__Task statement__
The stretch from the line with "With the client’s" through the line with "Tapes are reviewed" in the records below: write it out exactly, and nothing else.

__Input records__
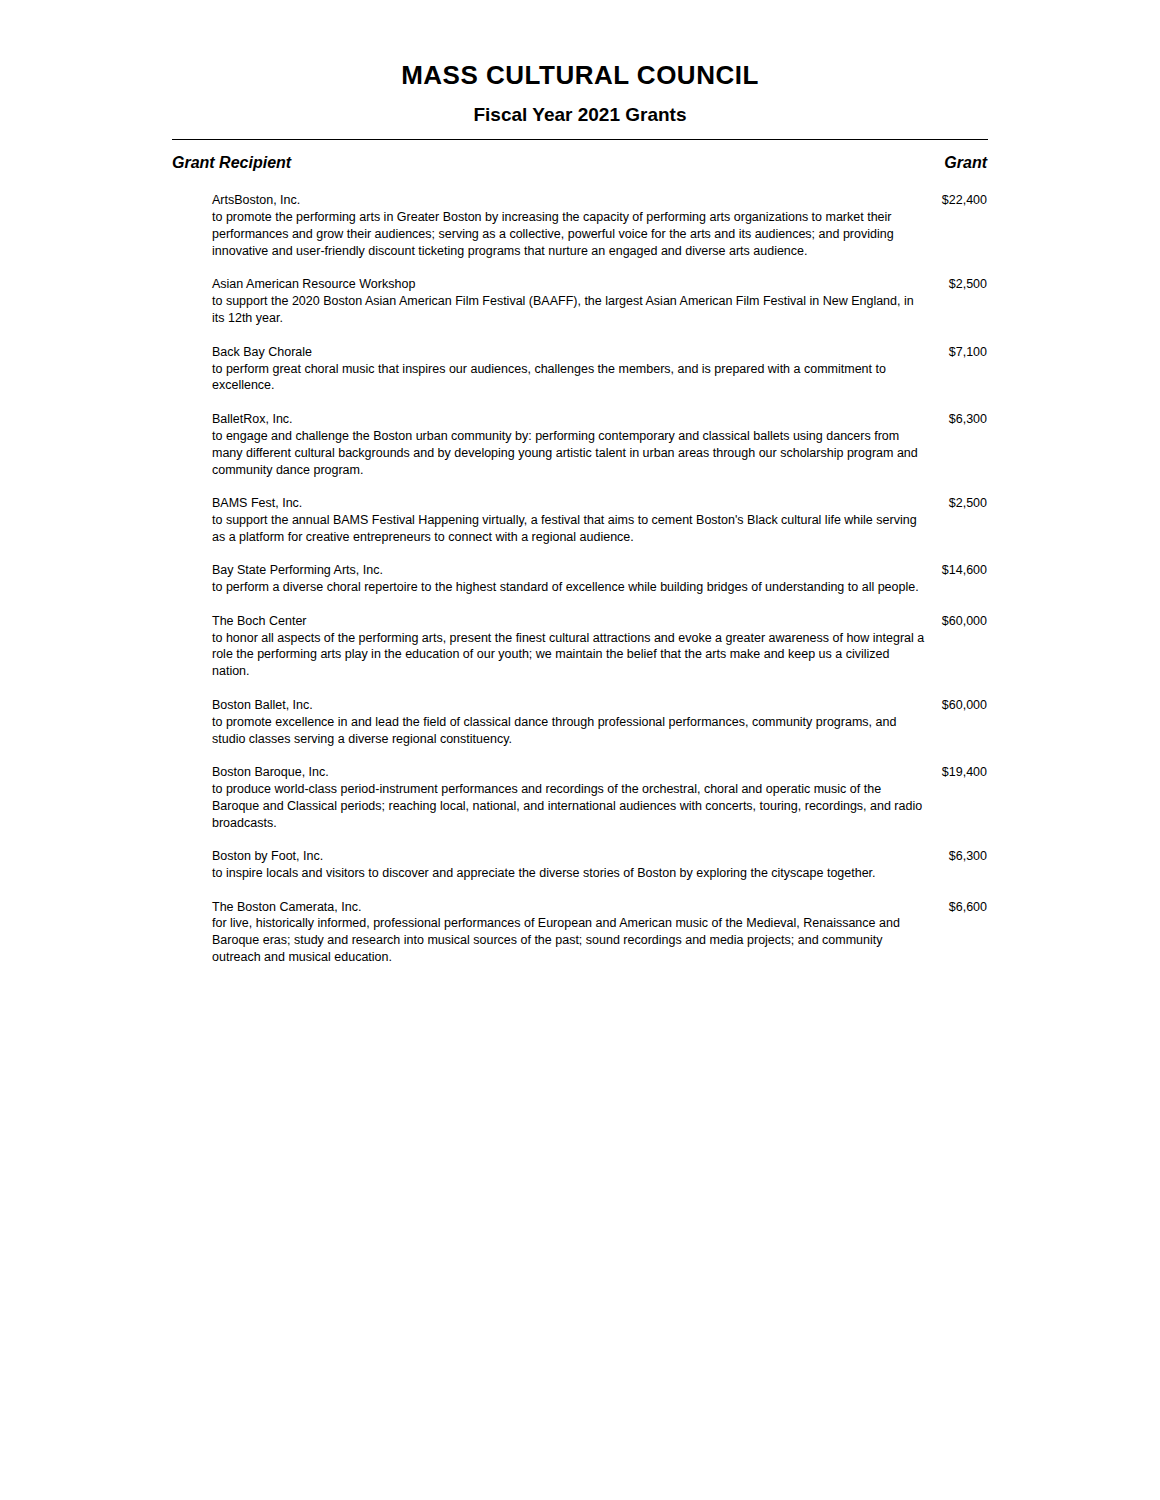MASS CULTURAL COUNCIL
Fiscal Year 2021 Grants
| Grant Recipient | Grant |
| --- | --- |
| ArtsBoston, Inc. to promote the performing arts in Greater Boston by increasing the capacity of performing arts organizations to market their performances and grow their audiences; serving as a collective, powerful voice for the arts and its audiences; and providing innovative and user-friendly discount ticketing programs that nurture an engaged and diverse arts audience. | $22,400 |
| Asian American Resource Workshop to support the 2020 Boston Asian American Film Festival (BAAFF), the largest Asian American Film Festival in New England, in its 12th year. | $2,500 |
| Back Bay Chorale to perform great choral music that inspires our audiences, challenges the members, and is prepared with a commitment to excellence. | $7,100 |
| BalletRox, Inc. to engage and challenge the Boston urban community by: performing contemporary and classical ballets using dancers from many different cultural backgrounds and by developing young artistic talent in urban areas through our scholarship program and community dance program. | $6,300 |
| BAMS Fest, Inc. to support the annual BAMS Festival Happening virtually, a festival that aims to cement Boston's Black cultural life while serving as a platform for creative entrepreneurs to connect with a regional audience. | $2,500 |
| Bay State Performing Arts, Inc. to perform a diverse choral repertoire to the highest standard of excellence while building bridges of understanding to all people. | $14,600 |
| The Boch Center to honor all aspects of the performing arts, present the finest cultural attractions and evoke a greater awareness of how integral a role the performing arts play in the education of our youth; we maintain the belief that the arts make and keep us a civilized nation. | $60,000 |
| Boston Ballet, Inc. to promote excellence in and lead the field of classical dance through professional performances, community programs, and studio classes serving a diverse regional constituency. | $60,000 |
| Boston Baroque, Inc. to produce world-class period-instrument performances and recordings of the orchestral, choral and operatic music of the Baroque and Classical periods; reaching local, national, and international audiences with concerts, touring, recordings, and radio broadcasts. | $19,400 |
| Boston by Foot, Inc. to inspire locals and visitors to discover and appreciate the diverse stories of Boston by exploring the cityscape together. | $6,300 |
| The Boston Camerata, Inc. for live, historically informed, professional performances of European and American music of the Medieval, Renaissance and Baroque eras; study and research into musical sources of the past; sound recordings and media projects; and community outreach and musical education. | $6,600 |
==
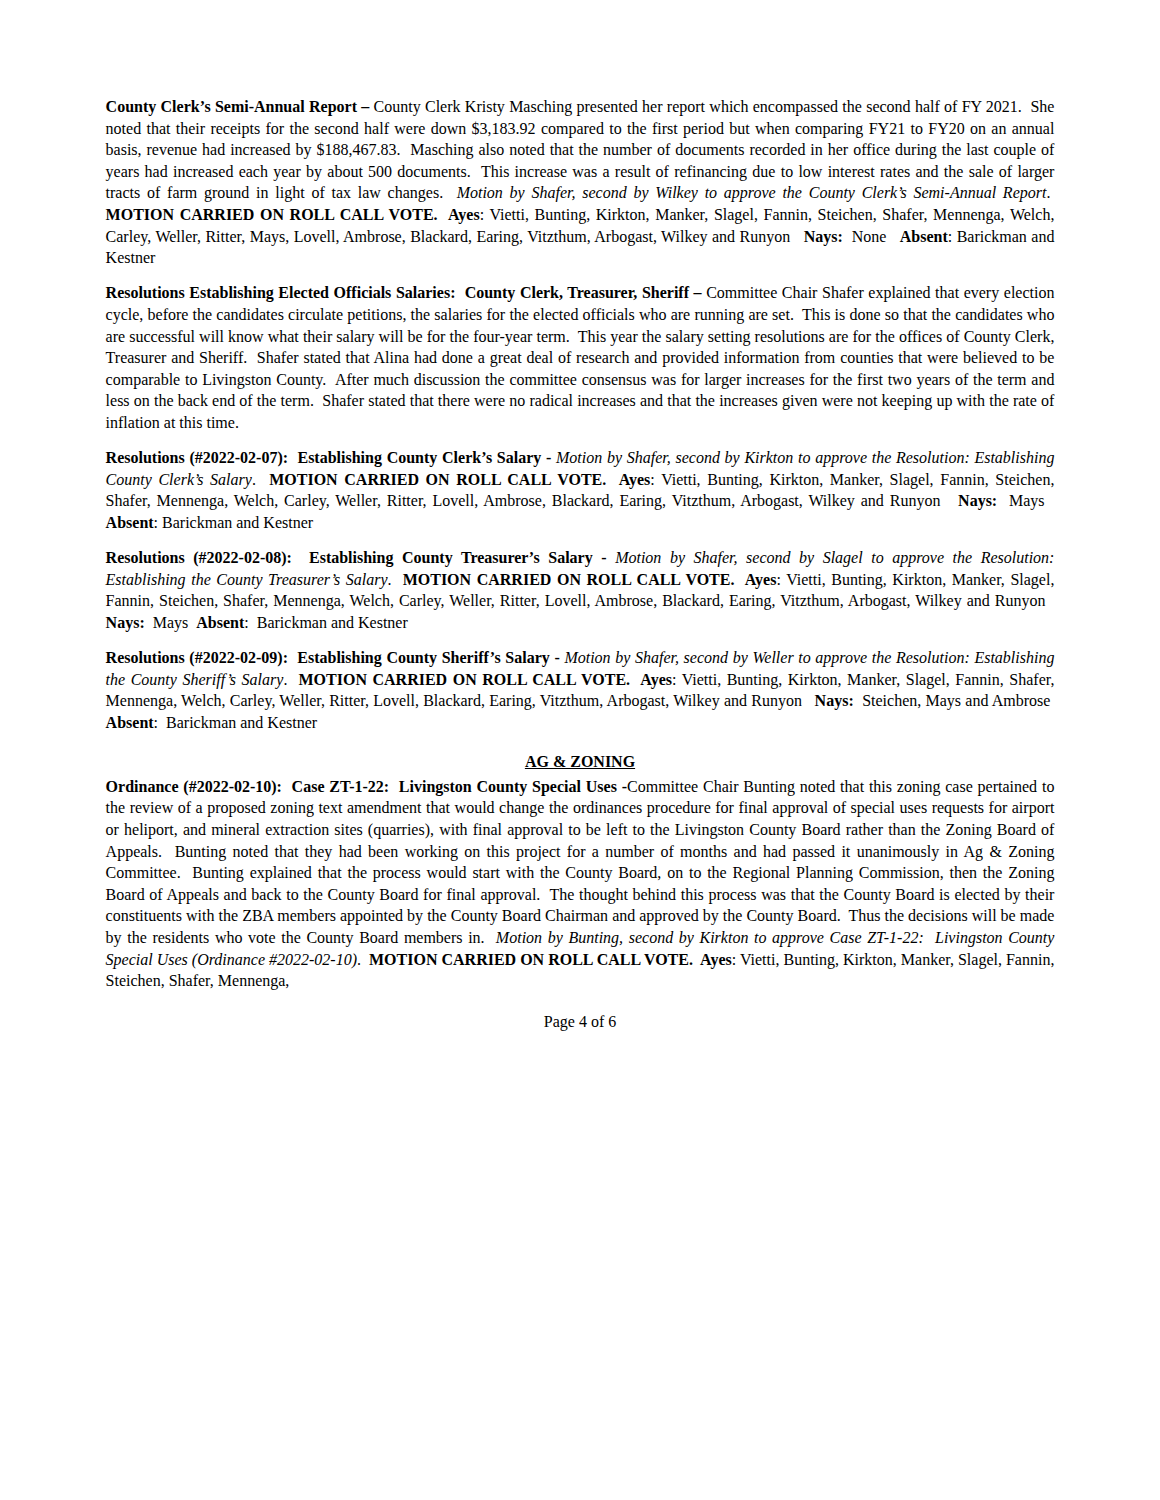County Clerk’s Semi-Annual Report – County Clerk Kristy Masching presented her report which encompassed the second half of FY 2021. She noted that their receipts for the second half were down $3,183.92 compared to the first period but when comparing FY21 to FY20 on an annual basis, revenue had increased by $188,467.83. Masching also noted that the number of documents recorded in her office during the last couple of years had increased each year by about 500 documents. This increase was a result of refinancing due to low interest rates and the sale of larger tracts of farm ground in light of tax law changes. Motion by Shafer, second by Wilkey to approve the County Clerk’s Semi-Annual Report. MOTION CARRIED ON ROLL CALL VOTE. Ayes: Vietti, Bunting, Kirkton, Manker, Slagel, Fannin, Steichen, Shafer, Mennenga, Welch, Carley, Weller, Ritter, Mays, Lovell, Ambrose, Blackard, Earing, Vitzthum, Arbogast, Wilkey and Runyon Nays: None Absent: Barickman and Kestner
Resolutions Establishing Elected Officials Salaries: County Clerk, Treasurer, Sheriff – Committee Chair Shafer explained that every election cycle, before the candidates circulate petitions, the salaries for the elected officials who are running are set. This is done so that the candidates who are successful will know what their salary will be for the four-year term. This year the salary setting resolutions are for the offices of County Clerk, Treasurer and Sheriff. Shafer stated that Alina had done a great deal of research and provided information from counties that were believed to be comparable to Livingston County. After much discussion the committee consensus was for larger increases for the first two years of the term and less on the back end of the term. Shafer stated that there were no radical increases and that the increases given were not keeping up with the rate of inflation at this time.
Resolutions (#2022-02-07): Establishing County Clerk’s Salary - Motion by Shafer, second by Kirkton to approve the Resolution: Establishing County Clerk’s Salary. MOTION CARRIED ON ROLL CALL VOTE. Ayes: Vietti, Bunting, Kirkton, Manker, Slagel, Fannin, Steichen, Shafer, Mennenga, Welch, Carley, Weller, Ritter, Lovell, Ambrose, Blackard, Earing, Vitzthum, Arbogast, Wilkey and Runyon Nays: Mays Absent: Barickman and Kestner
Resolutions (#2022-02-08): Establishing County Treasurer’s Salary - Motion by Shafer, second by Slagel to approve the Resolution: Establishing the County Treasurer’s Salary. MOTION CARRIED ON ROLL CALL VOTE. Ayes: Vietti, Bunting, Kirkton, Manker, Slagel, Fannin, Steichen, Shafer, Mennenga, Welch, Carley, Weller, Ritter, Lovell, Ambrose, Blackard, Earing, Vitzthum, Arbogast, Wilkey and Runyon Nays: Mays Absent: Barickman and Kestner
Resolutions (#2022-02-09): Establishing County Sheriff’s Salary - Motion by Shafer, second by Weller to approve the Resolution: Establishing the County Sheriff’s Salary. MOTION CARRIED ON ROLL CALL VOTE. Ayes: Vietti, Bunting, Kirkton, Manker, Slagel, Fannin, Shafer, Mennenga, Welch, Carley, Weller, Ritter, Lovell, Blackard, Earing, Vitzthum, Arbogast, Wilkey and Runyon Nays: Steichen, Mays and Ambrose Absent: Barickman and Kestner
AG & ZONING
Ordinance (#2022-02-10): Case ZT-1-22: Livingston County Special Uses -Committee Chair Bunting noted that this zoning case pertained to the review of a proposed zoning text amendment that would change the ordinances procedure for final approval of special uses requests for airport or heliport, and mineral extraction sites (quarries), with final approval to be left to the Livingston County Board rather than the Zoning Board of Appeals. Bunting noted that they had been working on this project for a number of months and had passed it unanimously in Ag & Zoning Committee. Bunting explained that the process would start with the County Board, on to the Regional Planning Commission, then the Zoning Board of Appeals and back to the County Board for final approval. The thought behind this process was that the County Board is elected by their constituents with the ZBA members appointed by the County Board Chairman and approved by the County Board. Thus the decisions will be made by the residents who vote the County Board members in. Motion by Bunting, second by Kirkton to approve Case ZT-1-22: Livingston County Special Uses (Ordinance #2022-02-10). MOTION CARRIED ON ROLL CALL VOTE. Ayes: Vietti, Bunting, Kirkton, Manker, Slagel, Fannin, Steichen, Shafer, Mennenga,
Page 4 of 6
==
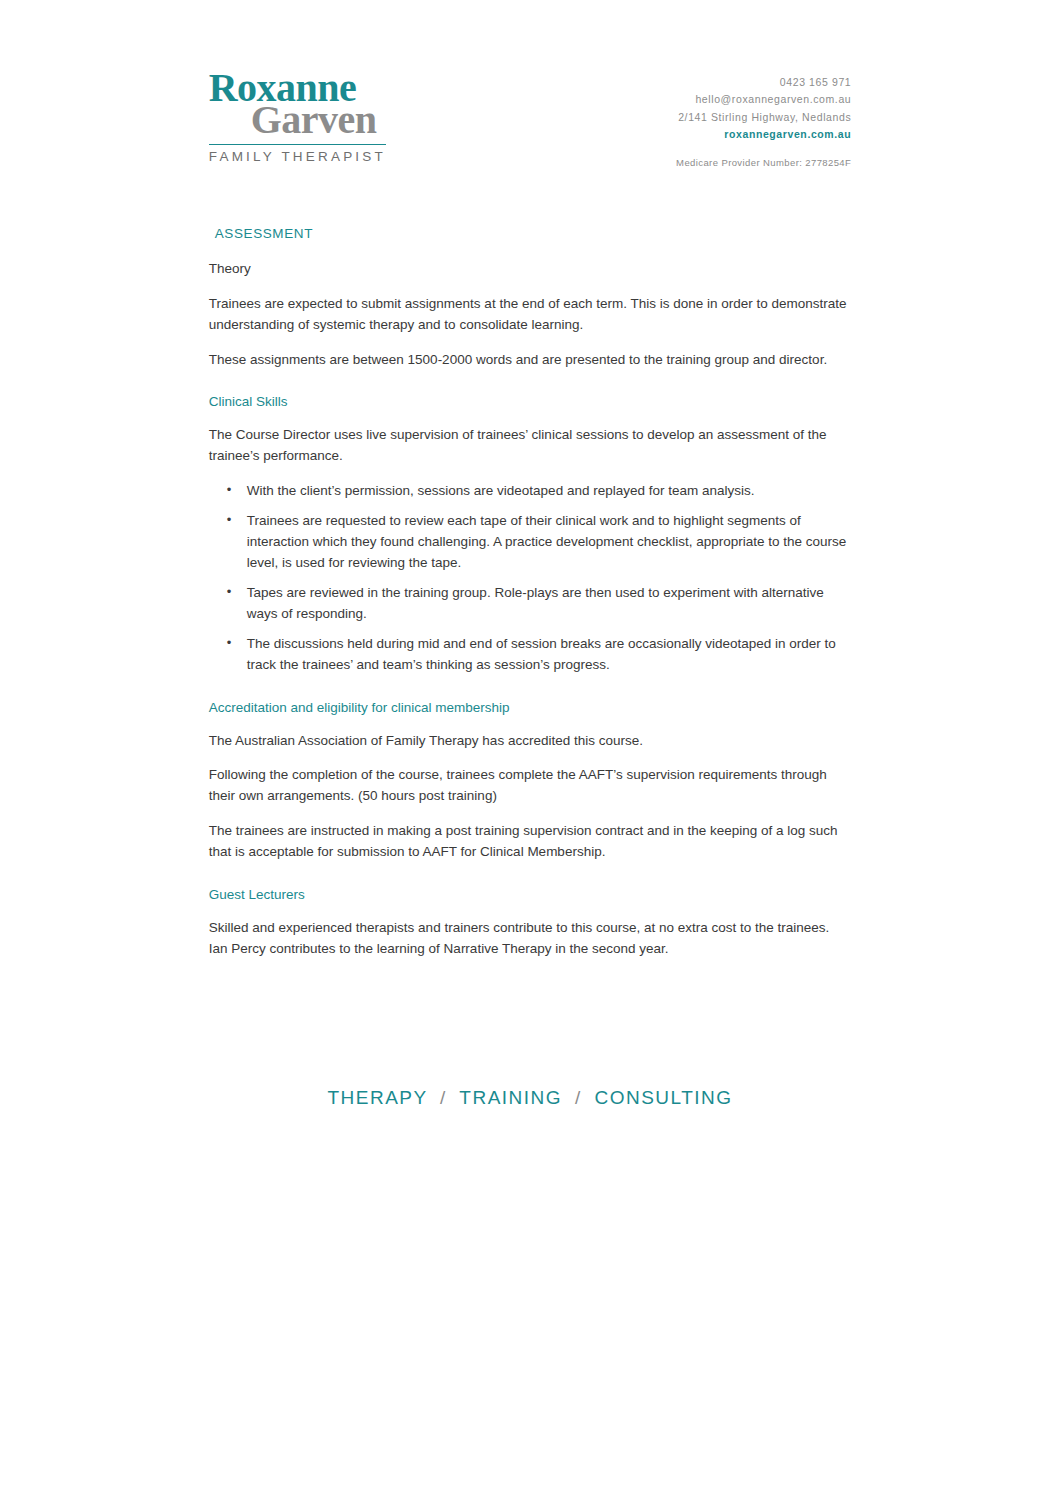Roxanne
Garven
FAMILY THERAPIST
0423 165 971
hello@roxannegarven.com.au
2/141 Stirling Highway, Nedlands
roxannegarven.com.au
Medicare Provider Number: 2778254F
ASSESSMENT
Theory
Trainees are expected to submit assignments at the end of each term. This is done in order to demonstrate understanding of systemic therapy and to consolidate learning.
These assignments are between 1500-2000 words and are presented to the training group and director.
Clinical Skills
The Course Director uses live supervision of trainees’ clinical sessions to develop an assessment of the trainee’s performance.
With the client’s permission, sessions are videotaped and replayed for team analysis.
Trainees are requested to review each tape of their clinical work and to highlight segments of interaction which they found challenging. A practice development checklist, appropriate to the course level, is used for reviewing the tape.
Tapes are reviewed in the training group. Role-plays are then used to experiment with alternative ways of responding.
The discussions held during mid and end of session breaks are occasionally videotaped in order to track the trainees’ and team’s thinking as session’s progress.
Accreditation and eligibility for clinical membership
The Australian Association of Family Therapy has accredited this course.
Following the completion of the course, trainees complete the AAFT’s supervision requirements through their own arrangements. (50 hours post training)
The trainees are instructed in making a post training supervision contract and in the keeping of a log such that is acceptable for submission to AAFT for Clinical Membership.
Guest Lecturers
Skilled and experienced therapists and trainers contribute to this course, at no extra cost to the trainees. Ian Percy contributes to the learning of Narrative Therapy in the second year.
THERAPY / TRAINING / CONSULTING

__Result__
With the client’s permission, sessions are videotaped and replayed for team analysis.
Trainees are requested to review each tape of their clinical work and to highlight segments of interaction which they found challenging. A practice development checklist, appropriate to the course level, is used for reviewing the tape.
Tapes are reviewed in the training group. Role-plays are then used to experiment with alternative ways of responding.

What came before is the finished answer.